Stan trabalha num matadouro. A sua vida pessoal é monótona. A insatisfação e o tédio mantem-no insensível às necessidades da sua adorada esposa, e ele deve lutar contra as influências que o desonram e o pôem em perigo, e à sua familia. Esta não é uma história vulgar. Como um artista de côr a trabalhar dentro de um meio não necessariamente amigável, Charles Burnett travou uma enorme batalha para se tornar um cineasta. Tal como aconteceu com muitos estudantes dos anos 60, ele pegou na sua câmera de 16 milímetros para fazer a tese na UCLA, com foco na zona perturbadora de Watts, em Los Angeles, numa meditação invulgarmente bela e comovente sobre a raça e a rejeição do sonho americano. Com a esperança de ver o filme a ser lançado comercialmente, mas não percebeu que as muitas canções incluídas como parte da poesia em geral, eram inseguras. Os custos por causa das questões dos direitos de autor, feita a distribuição eram impossíveis, e além de algumas sessões em festivais, o filme acabou por se tornar numa lenda pouco vista.

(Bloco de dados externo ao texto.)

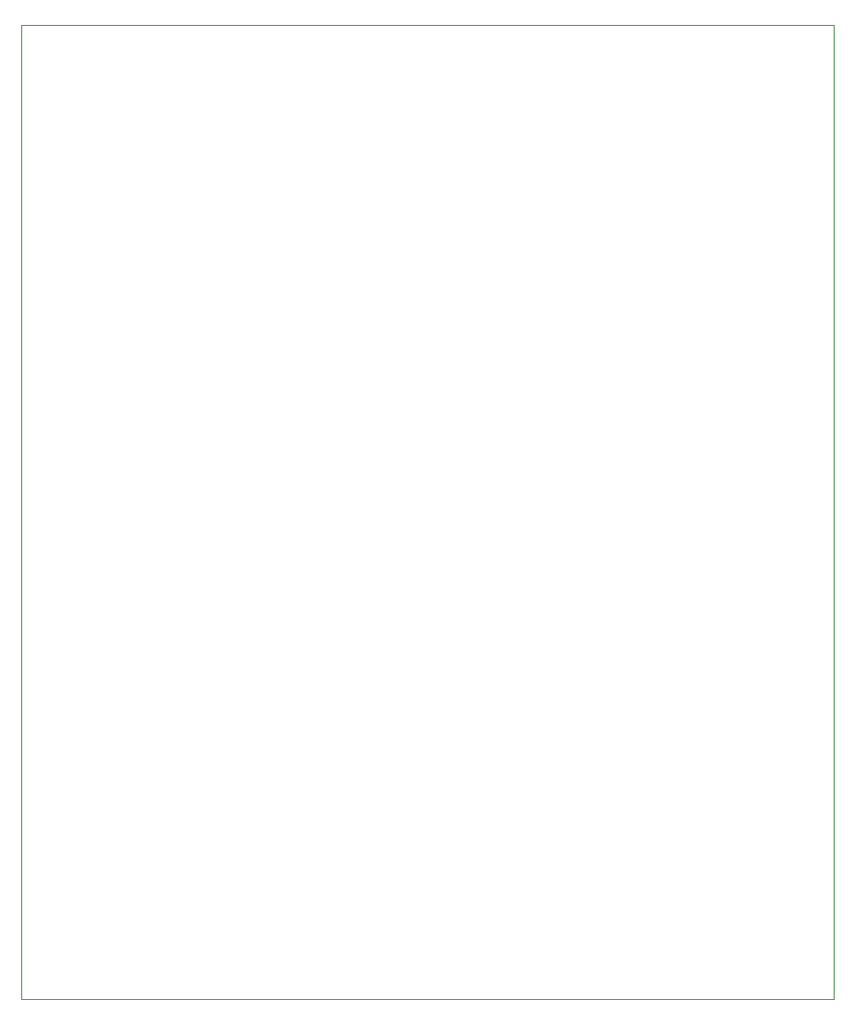
<source format=gm1>
G04 #@! TF.GenerationSoftware,KiCad,Pcbnew,7.0.8*
G04 #@! TF.CreationDate,2023-11-08T10:16:28+01:00*
G04 #@! TF.ProjectId,MicroKI,4d696372-6f4b-4492-9e6b-696361645f70,rev?*
G04 #@! TF.SameCoordinates,Original*
G04 #@! TF.FileFunction,Profile,NP*
%FSLAX46Y46*%
G04 Gerber Fmt 4.6, Leading zero omitted, Abs format (unit mm)*
G04 Created by KiCad (PCBNEW 7.0.8) date 2023-11-08 10:16:28*
%MOMM*%
%LPD*%
G01*
G04 APERTURE LIST*
G04 #@! TA.AperFunction,Profile*
%ADD10C,0.100000*%
G04 #@! TD*
G04 APERTURE END LIST*
D10*
X73225000Y-50675000D02*
X147750000Y-50675000D01*
X147750000Y-139925000D01*
X73225000Y-139925000D01*
X73225000Y-50675000D01*
M02*

</source>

Escuro e num estilo documentarista, "Killer of Sheep" de Charles Burnett é uma janela para um mundo que poucos já ousaram entrar, e muitos nem sequer sabiam existir. Capturando o olhar, o tacto, do sentido da pobreza como nenhum outro filme o tinha feito antes, representa uma notável perspectiva artística. Sem qualquer narrativa real a falar de personagens, com sequências tiradas directamente da implacável vida real, permanece como uma experiência surpreendentemente autêntica, e um verdadeiro testemunho dramático sobre o espírito humano. Enquanto se vive claramente na década de 70, Burnett baseia-se nos antigos blues e numa banda sonora soul, para fazer um exame intemporal da vida à margem da sociedade normativa, uma olhada para situações flagrante e as circunstâncias insondáveis​​. Quando um matadouro parece mais convidativo do que a casa de uma família pobre, reconhecemos que o comentário cultural é muito potente.
Burnett rodou "Killer of Sheep" ao longo de uma série de fins de semanas com um orçamento apertado de um pouco menos de US $ 20.000, com amigos e parentes como actores. Nenhuma destas características devem ser tomadas como limitações, porque o que o filme vale em parte por causa destes pormenores. Se não fosse pelo sentido quase poético do ritmo e as conotações bíblicas do diálogo, Killer of Sheep poderia muito bem passar por um documentário sobre a vida no ghetto de Watts. Killer of Sheep é desenvolvido a partir de evocações do comportamento Afro-americano.